En el edificio sede del Diario el Periódico, las noticias llegan y salen, salen y llegan, causando el impacto noticioso del día, la fuga de los cuatro reos catalogados de alta peligrosidad. El Director y dueño del vespertino, recatado ciudadano de rancia estirpe, descendiente de la realeza española, quien se jacta de portar un escudo de armas familiar,  José Dionicio Benaventa Mirabal, con el ceño fruncido y cara de pocos amigos, reclinado en la silla presidencial detrás de un lujoso escritorio esculpido en  ébano, importado especialmente desde la India de donde es originario, su color marrón veteado con negro impresionan al visitante.

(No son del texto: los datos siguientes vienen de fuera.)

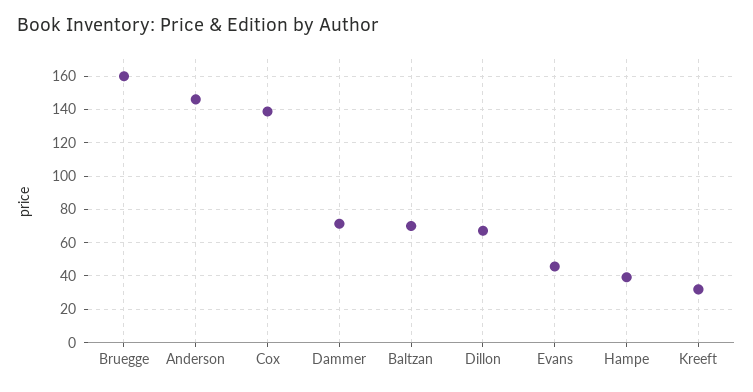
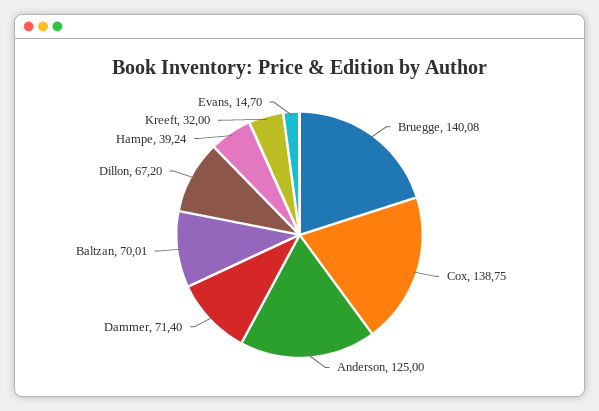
  {
-   "Bruegge": 160,
+   "Bruegge": 140.08,
-   "Anderson": 145,
+   "Anderson": 125,
    "Cox": 138.75,
    "Dammer": 71.4,
    "Baltzan": 70.01,
    "Dillon": 67.2,
-   "Evans": 45,
+   "Evans": 14.7,
    "Hampe": 39.24,
    "Kreeft": 32
  }

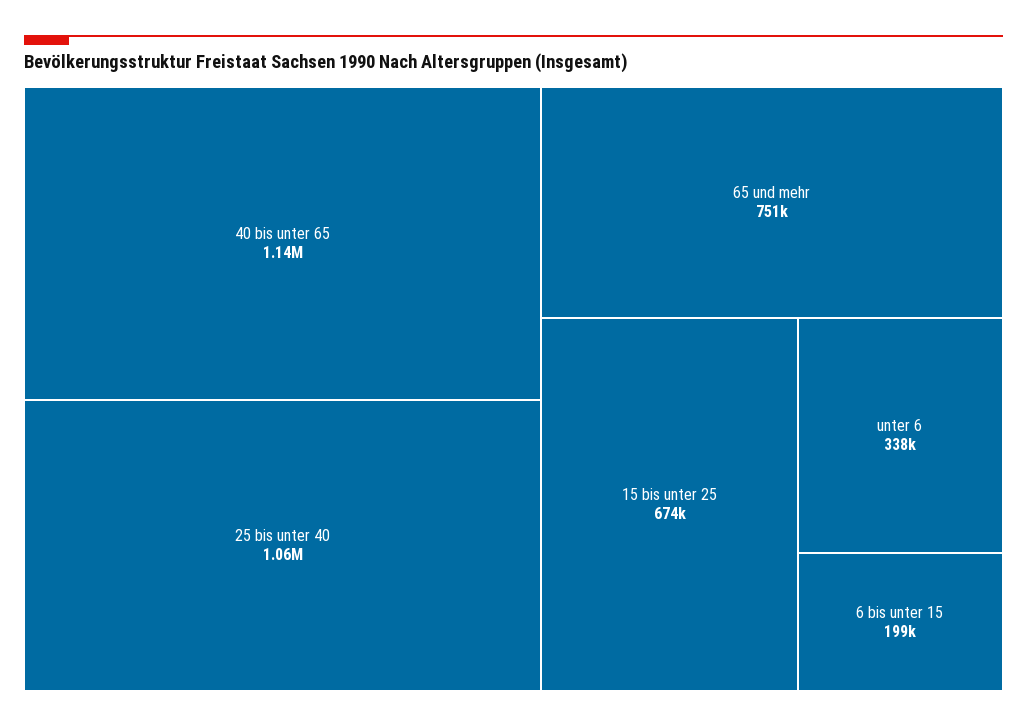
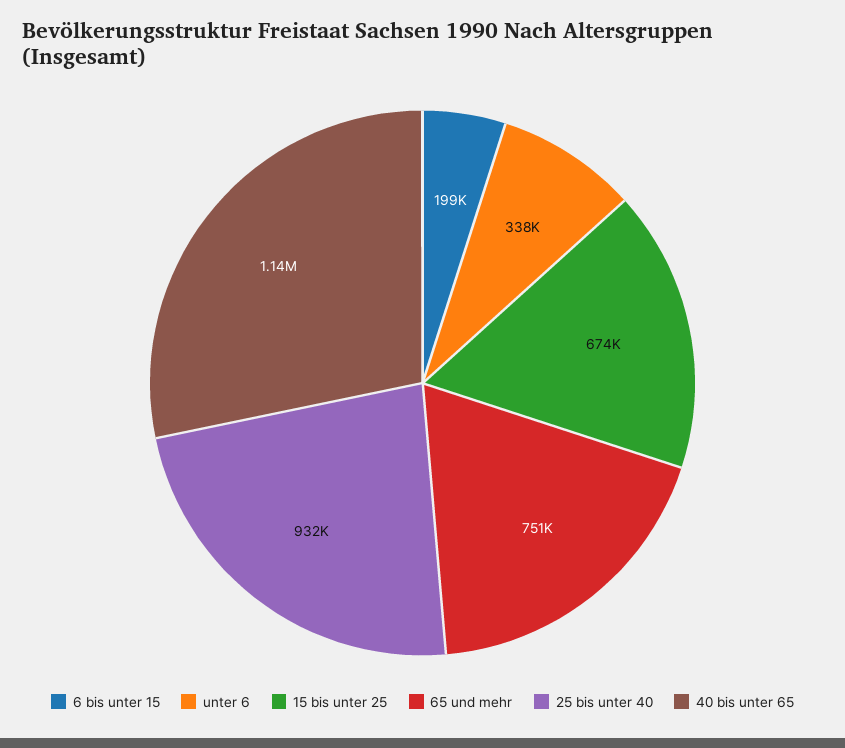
  {
    "40 bis unter 65": 1140000,
-   "25 bis unter 40": 1060000,
+   "25 bis unter 40": 932000,
    "65 und mehr": 751000,
    "15 bis unter 25": 674000,
    "unter 6": 338000,
    "6 bis unter 15": 199000
  }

Tallado artísticamente con detalles personales de su propietario, para su confección se contrataron los mejores carpinteros y ebanistas, ¡una belleza!, yo diría extravagante…

XVI

 …Con su estilo socarrón, gritaba furiosos a su secretaria, solicitando con urgencia su presencia, quien por casualidad había salido en ese justo momento del recinto, adhiriendo a su oreja izquierda un teléfono celular marca motorolla. - ¡Rosangel! - ¡Rosangel…!, ¡seguro que está hablando por teléfono, que gran problema vale! -, gruñía chasqueando el severo jefe, mientras revisaba meticulosamente el reporte de entrada de todo el personal que allí laboraba: Directores, Redactores, Periodistas, Fotógrafos, Secretarias, personal de limpieza, a todos sin preferencia alguna y hasta el ingreso estricta del señor Pedro Guerrero, quién no forma parte de la nómina de la empresa, sino que tiene un localcito alquilado dentro de la edificación, donde funciona una fotocopiadora de su propiedad y la que le provee el sustento diario de su numerosa familia, debe cumplir su estricto horario, así sea un microempresario independiente. El jefe Benaventa, - así lo llaman sus subordinados -,  con un resaltador amarillo en mano y  su tapa en la boca, remarca los nombres de los empleados,  así como también la hora, los minutos y sobretodo los segundos que han llegado tarde, para ipso facto, pasar con gran rapidez la amonestación respectiva. ¡Si…!, parece que es su tarea predilecta, diría más bien, que es un acto gozoso para aquel director de mano de dura, me parece verdaderamente un acto de sadismo. ¡Que barbaridad!, ¿Qué debe evaluarse en un trabajador, la asistencia o la eficiencia?. - ¡A este me lo raspo hoy mismo! – ¡Rosangeeeeel…!,  se oye en todas las oficinas el grito de guerra, que todos están acostumbrados a escuchar durante todo el día, y para colmo no sale de la oficina, ¡como que ni se enferma!, comentan entre risas los empleados del diario. Mientras la secretaria con apresurado paso, taconeando las baldosa brillantes del piso de la gran estructura,  se dirige y  entra a la oficina, mientras se escucha…!ahhh al fin llegaste…! ¡Dígame jefe…, lo que pasa es que estaba en el ba…¡No aclares que oscurece, siéntate…

XVII

Desde el parque y hasta el apartamento donde actualmente reside Roraima, son escasamente cinco cuadras, pero con la lluvia y el correteo para no empaparse, tardó menos tiempo en llegar que el normalmente empleado cuando no llueve, cerca de diez minutos  aproximadamente. Sin embargo, a pesar de su paso urgido, el torrencial aguacero como a propósito, la duchó de tal manera, desde la cabeza hasta la punta de los pies, que parecía un ratón jugado de gato previo a degustarlo.

XVIII

   …Sí, debo admitirlo, a mi también me sorprendió la noticia: “Roraima Sepúlveda ha muerto”. FIN.